Task prompt »
Would you reproduce exactly the lines below from the one holding "на Ярославке" through the one holding "Programmiermethoden anzupassen.", inclusive, and no others?

★ ★ ★ ★ ★ ★ ★

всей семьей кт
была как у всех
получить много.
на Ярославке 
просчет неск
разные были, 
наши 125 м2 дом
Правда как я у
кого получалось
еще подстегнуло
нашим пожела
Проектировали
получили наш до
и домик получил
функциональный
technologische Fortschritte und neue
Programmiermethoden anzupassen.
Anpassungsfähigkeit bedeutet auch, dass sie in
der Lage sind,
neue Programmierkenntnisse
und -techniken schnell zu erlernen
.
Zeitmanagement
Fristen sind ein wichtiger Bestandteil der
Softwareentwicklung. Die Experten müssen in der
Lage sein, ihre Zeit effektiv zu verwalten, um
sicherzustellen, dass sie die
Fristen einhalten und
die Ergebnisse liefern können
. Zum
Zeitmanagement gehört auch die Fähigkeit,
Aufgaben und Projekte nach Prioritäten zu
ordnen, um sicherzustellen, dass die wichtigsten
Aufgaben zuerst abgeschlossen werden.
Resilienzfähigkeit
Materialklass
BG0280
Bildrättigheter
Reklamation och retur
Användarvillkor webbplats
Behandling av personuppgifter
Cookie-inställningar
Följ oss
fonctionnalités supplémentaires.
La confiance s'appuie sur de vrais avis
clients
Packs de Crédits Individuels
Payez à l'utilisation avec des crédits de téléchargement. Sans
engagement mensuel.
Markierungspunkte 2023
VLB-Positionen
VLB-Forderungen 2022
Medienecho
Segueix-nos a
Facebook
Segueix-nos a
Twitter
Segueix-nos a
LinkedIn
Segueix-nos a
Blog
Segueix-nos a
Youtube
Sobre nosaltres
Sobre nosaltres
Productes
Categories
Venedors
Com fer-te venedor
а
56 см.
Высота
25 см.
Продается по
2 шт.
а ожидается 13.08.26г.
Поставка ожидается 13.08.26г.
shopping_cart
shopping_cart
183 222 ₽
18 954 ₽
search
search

★ ★ ★ ★ ★ ★ ★

Result for this exercise »
на Ярославке 
просчет неск
разные были, 
наши 125 м2 дом
Правда как я у
кого получалось
еще подстегнуло
нашим пожела
Проектировали
получили наш до
и домик получил
функциональный
technologische Fortschritte und neue
Programmiermethoden anzupassen.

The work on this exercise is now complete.